◆ **Instructions for the task**:
In the listing below, find each line with the string "sbstbi" and report it.

# # # # # # #

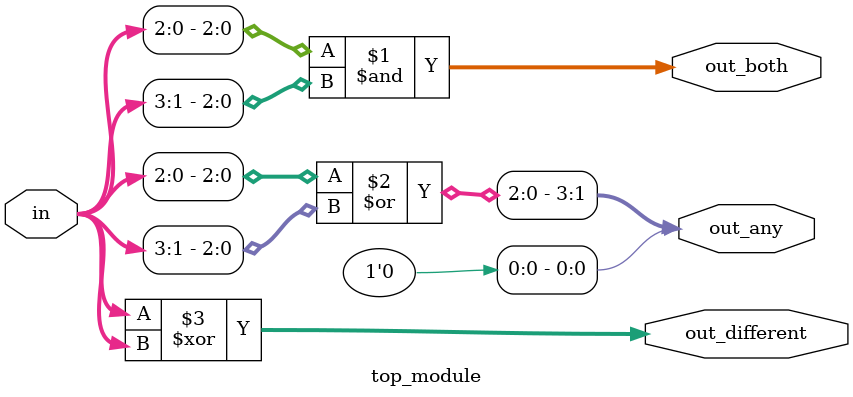
<source format=sv>
module top_module (
    input [3:0] in,
    output [2:0] out_both,
    output [3:0] out_any,
    output [3:0] out_different
);
    assign out_both = in[2:0] & in[3:1];
    assign out_any = {in[2:0] | in[3:1], 1'b0}; // Adding a 0 to match the 4-bit output size
    assign out_different = in ^ {in[3:1], in[0]}; // XOR of the input vector with input[3:1] and input[0] as an exception
endmodule

</source>
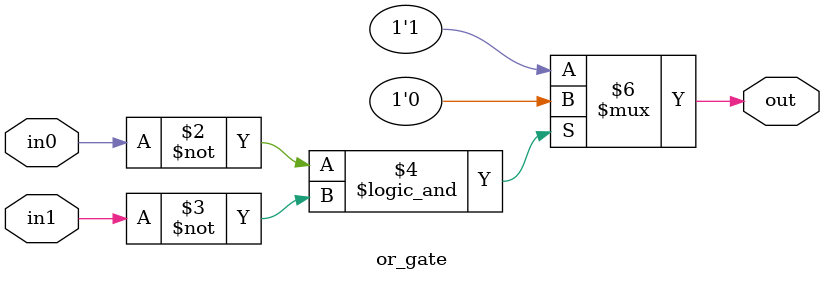
<source format=v>
module or_gate(
    input in0, in1, 
    output reg out
);

always @(*) begin
    if(in0==0 && in1==0)
        out=0;
    else
        out=1;
end

endmodule
</source>
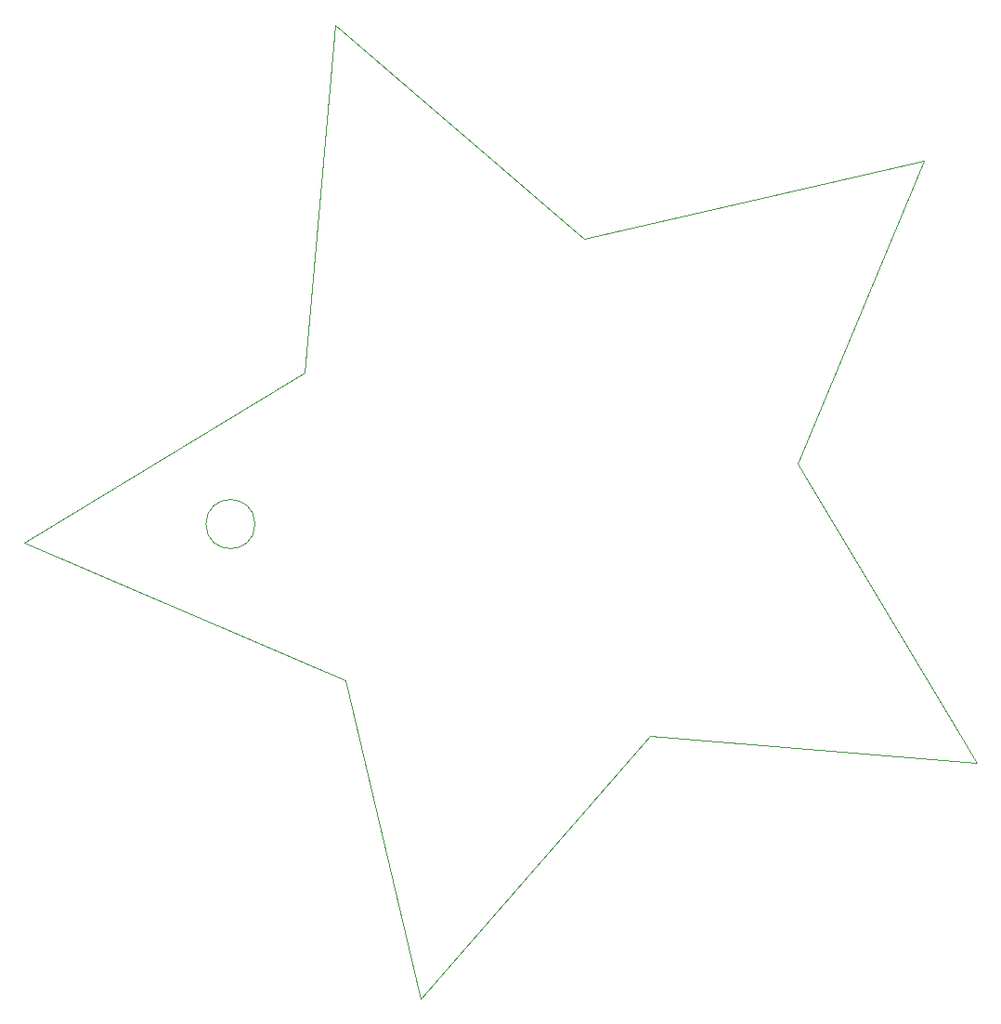
<source format=gbr>
%TF.GenerationSoftware,KiCad,Pcbnew,(5.1.6)-1*%
%TF.CreationDate,2020-12-22T18:13:26+01:00*%
%TF.ProjectId,Christmas pcb,43687269-7374-46d6-9173-207063622e6b,rev?*%
%TF.SameCoordinates,Original*%
%TF.FileFunction,Profile,NP*%
%FSLAX46Y46*%
G04 Gerber Fmt 4.6, Leading zero omitted, Abs format (unit mm)*
G04 Created by KiCad (PCBNEW (5.1.6)-1) date 2020-12-22 18:13:26*
%MOMM*%
%LPD*%
G01*
G04 APERTURE LIST*
%TA.AperFunction,Profile*%
%ADD10C,0.074420*%
%TD*%
%TA.AperFunction,Profile*%
%ADD11C,0.050000*%
%TD*%
G04 APERTURE END LIST*
D10*
X126530000Y-91110000D02*
X129381196Y-59425783D01*
X101001683Y-106636152D02*
X126530000Y-91110000D01*
X130254108Y-119138775D02*
X101001683Y-106636152D01*
X137131667Y-148215475D02*
X130254108Y-119138775D01*
X158061854Y-124258291D02*
X137131667Y-148215475D01*
X187840738Y-126702543D02*
X158061854Y-124258291D01*
X171523887Y-99393571D02*
X187840738Y-126702543D01*
X183050691Y-71827494D02*
X171523887Y-99393571D01*
X152036116Y-78906810D02*
X183050691Y-71827494D01*
X129381196Y-59425783D02*
X152036116Y-78906810D01*
D11*
X122046068Y-104926067D02*
G75*
G03*
X122046068Y-104926067I-2236068J0D01*
G01*
M02*

</source>
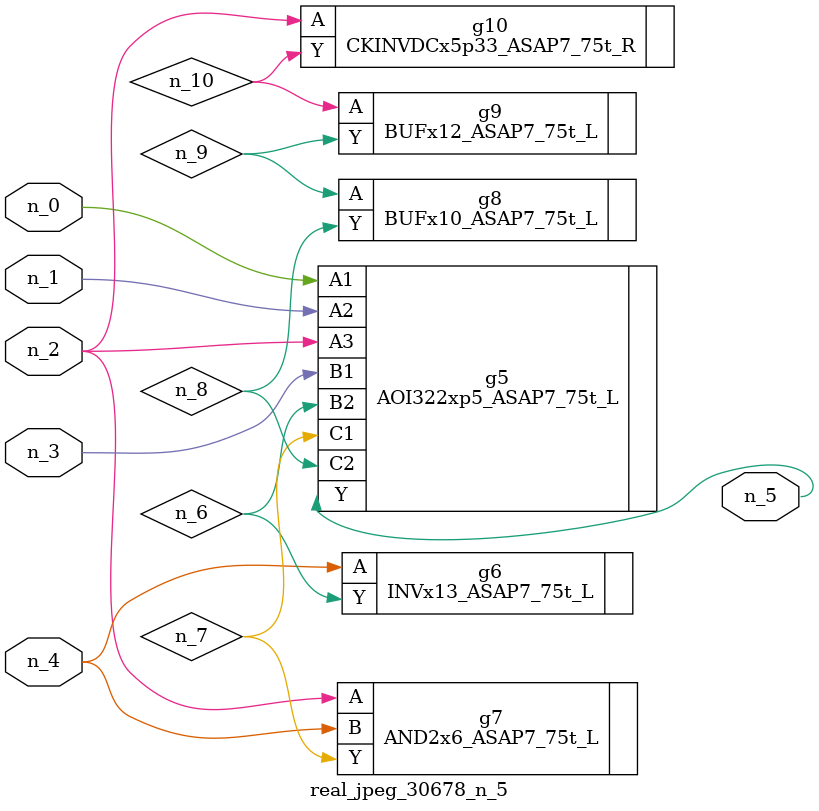
<source format=v>
module real_jpeg_30678_n_5 (n_4, n_0, n_1, n_2, n_3, n_5);

input n_4;
input n_0;
input n_1;
input n_2;
input n_3;

output n_5;

wire n_8;
wire n_6;
wire n_7;
wire n_10;
wire n_9;

AOI322xp5_ASAP7_75t_L g5 ( 
.A1(n_0),
.A2(n_1),
.A3(n_2),
.B1(n_3),
.B2(n_6),
.C1(n_7),
.C2(n_8),
.Y(n_5)
);

AND2x6_ASAP7_75t_L g7 ( 
.A(n_2),
.B(n_4),
.Y(n_7)
);

CKINVDCx5p33_ASAP7_75t_R g10 ( 
.A(n_2),
.Y(n_10)
);

INVx13_ASAP7_75t_L g6 ( 
.A(n_4),
.Y(n_6)
);

BUFx10_ASAP7_75t_L g8 ( 
.A(n_9),
.Y(n_8)
);

BUFx12_ASAP7_75t_L g9 ( 
.A(n_10),
.Y(n_9)
);


endmodule
</source>
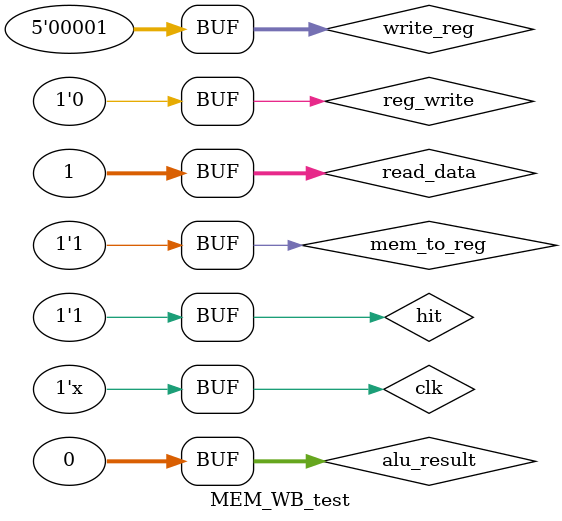
<source format=v>
`timescale 1ns / 1ps


module MEM_WB_test;

	// Inputs
	reg clk;
	reg hit;
	reg [31:0] read_data;
	reg [31:0] alu_result;
	reg [4:0] write_reg;
	reg reg_write;
	reg mem_to_reg;
	
	initial clk = 0;
	always #25 clk = ~clk;

	// Outputs
	wire [31:0] read_data_out;
	wire [31:0] alu_result_out;
	wire [4:0] write_reg_out;
	wire reg_write_out;
	wire mem_to_reg_out;

	// Instantiate the Unit Under Test (UUT)
	MEM_WB_reg uut (
		.clk(clk), 
		.hit(hit), 
		.read_data(read_data), 
		.alu_result(alu_result), 
		.write_reg(write_reg), 
		.reg_write(reg_write), 
		.mem_to_reg(mem_to_reg), 
		.read_data_out(read_data_out), 
		.alu_result_out(alu_result_out), 
		.write_reg_out(write_reg_out), 
		.reg_write_out(reg_write_out), 
		.mem_to_reg_out(mem_to_reg_out)
	);

	initial begin
		// Initialize Inputs
		hit = 0;
		read_data = 1;
		alu_result = 0;
		write_reg = 1;
		reg_write = 0;
		mem_to_reg = 1;

		// Wait 100 ns for global reset to finish
		#100;
      hit = 1;
		read_data = 1;
		alu_result = 0;
		write_reg = 1;
		reg_write = 0;
		mem_to_reg = 1;
		// Add stimulus here

	end
      
endmodule


</source>
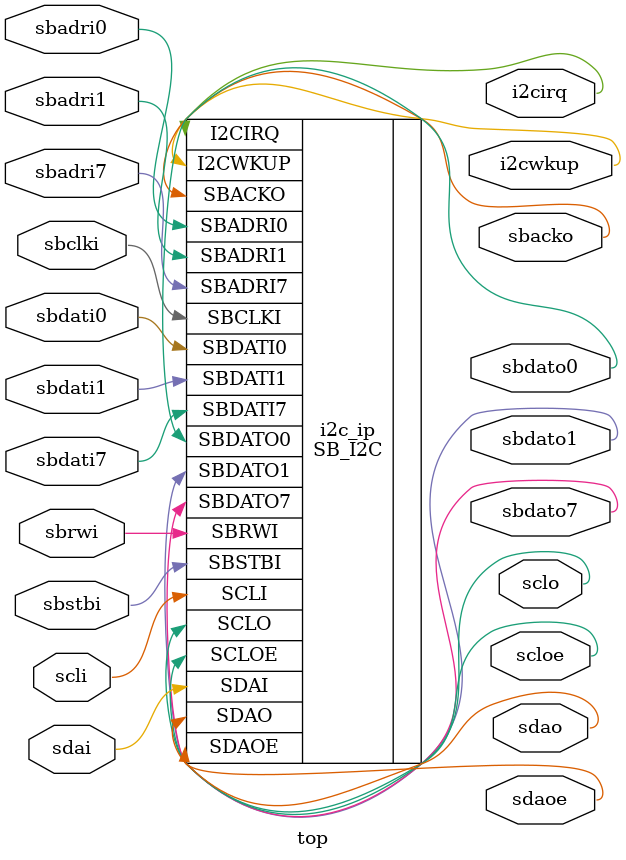
<source format=v>
module top (
    input sbclki, sbrwi, sbstbi,
    input sbadri0, sbadri1, sbadri7,
    input sbdati0, sbdati1, sbdati7,
    output sbdato0, sbdato1, sbdato7,
    output sbacko, i2cirq, i2cwkup,
    input scli, sdai,
    output sclo, scloe, sdao, sdaoe
);

SB_I2C #(
  .I2C_SLAVE_INIT_ADDR("0b1111100010"),
  .BUS_ADDR74("0b0011")
) i2c_ip (
  .SBCLKI(sbclki),
  .SBRWI(sbrwi),
  .SBSTBI(sbstbi),
  
  .SBADRI0(sbadri0),
  .SBADRI1(sbadri1),
  .SBADRI7(sbadri7),
  
  .SBDATI0(sbdati0),
  .SBDATI1(sbdati1),
  .SBDATI7(sbdati7),
  
  .SBDATO0(sbdato0),
  .SBDATO1(sbdato1),
  .SBDATO7(sbdato7),
  
  .SBACKO(sbacko),
  .I2CIRQ(i2cirq),
  .I2CWKUP(i2cwkup),
  
  .SCLI(scli),
  .SCLO(sclo),
  .SCLOE(scloe),
  
  .SDAI(sdai),
  .SDAO(sdao),
  .SDAOE(sdaoe)
)
/* synthesis SDA_INPUT_DELAYED=1 */
/* synthesis SDA_OUTPUT_DELAYED=1 */
/* synthesis SCL_INPUT_FILTERED=1 */
;

endmodule
</source>
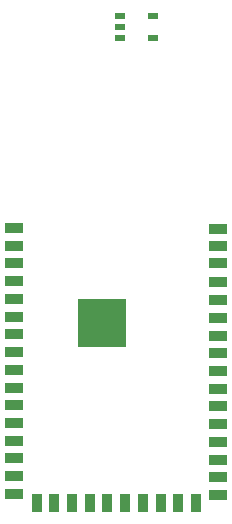
<source format=gbr>
%TF.GenerationSoftware,KiCad,Pcbnew,7.0.7*%
%TF.CreationDate,2024-06-16T14:46:00+02:00*%
%TF.ProjectId,Enchufe_inteligenteV2,456e6368-7566-4655-9f69-6e74656c6967,v1.1*%
%TF.SameCoordinates,Original*%
%TF.FileFunction,Paste,Top*%
%TF.FilePolarity,Positive*%
%FSLAX46Y46*%
G04 Gerber Fmt 4.6, Leading zero omitted, Abs format (unit mm)*
G04 Created by KiCad (PCBNEW 7.0.7) date 2024-06-16 14:46:00*
%MOMM*%
%LPD*%
G01*
G04 APERTURE LIST*
%ADD10R,0.952500X0.558800*%
%ADD11R,1.500000X0.900000*%
%ADD12R,0.900000X1.500000*%
%ADD13R,4.100000X4.100000*%
G04 APERTURE END LIST*
D10*
%TO.C,Regulador*%
X238342050Y-69780200D03*
X238342050Y-70720000D03*
X238342050Y-71659800D03*
X241097950Y-71659800D03*
X241097950Y-69780200D03*
%TD*%
D11*
%TO.C,U1*%
X229385000Y-87755000D03*
X229385000Y-89255000D03*
X229385000Y-90755000D03*
X229385000Y-92255000D03*
X229385000Y-93755000D03*
X229385000Y-95255000D03*
X229385000Y-96755000D03*
X229385000Y-98255000D03*
X229385000Y-99755000D03*
X229385000Y-101255000D03*
X229385000Y-102755000D03*
X229385000Y-104255000D03*
X229385000Y-105755000D03*
X229385000Y-107255000D03*
X229385000Y-108755000D03*
X229385000Y-110255000D03*
D12*
X231260000Y-111005000D03*
X232760000Y-111005000D03*
X234260000Y-111005000D03*
X235760000Y-111005000D03*
X237260000Y-111005000D03*
X238760000Y-111005000D03*
X240260000Y-111005000D03*
X241760000Y-111005000D03*
X243260000Y-111005000D03*
X244760000Y-111005000D03*
D11*
X246635000Y-110355000D03*
X246635000Y-108855000D03*
X246635000Y-107355000D03*
X246635000Y-105855000D03*
X246635000Y-104355000D03*
X246635000Y-102855000D03*
X246635000Y-101355000D03*
X246635000Y-99855000D03*
X246635000Y-98355000D03*
X246635000Y-96855000D03*
X246635000Y-95355000D03*
X246635000Y-93855000D03*
X246635000Y-92355000D03*
X246635000Y-90755000D03*
X246635000Y-89255000D03*
X246635000Y-87855000D03*
D13*
X236820000Y-95795000D03*
%TD*%
M02*

</source>
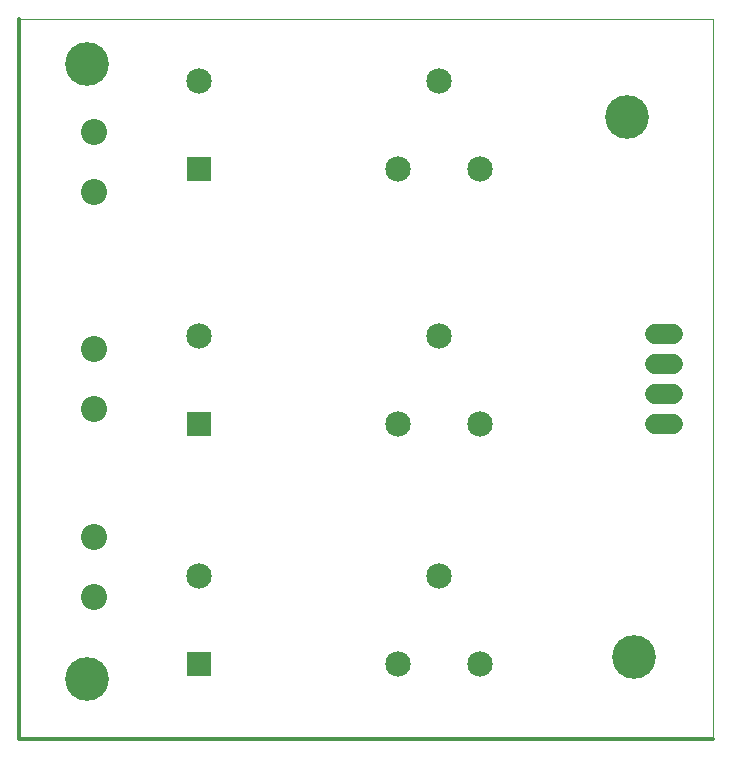
<source format=gts>
G04 EAGLE Gerber RS-274X export*
G75*
%MOMM*%
%FSLAX34Y34*%
%LPD*%
%INSolderstop Top*%
%IPPOS*%
%AMOC8*
5,1,8,0,0,1.08239X$1,22.5*%
G01*
%ADD10C,0.304800*%
%ADD11C,0.000000*%
%ADD12C,3.703200*%
%ADD13C,2.153200*%
%ADD14R,2.153200X2.153200*%
%ADD15C,1.711200*%
%ADD16C,2.203200*%


D10*
X0Y0D02*
X587250Y0D01*
D11*
X587250Y609500D01*
X0Y609500D01*
D10*
X0Y0D01*
D12*
X57150Y571500D03*
X57150Y50800D03*
X520700Y69850D03*
X514350Y527050D03*
D13*
X355400Y138500D03*
X320400Y63500D03*
X390400Y63500D03*
D14*
X152400Y63500D03*
D13*
X152400Y138500D03*
X355400Y557600D03*
X320400Y482600D03*
X390400Y482600D03*
D14*
X152400Y482600D03*
D13*
X152400Y557600D03*
X355400Y341700D03*
X320400Y266700D03*
X390400Y266700D03*
D14*
X152400Y266700D03*
D13*
X152400Y341700D03*
D15*
X538560Y342900D02*
X553640Y342900D01*
X553640Y317500D02*
X538560Y317500D01*
X538560Y292100D02*
X553640Y292100D01*
X553640Y266700D02*
X538560Y266700D01*
D16*
X63250Y120439D03*
X63250Y171239D03*
X63250Y463339D03*
X63250Y514139D03*
X63250Y279189D03*
X63250Y329989D03*
M02*

</source>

# # # # # # #

◆ **Answer to the exercise**:
    input sbclki, sbrwi, sbstbi,
  .SBSTBI(sbstbi),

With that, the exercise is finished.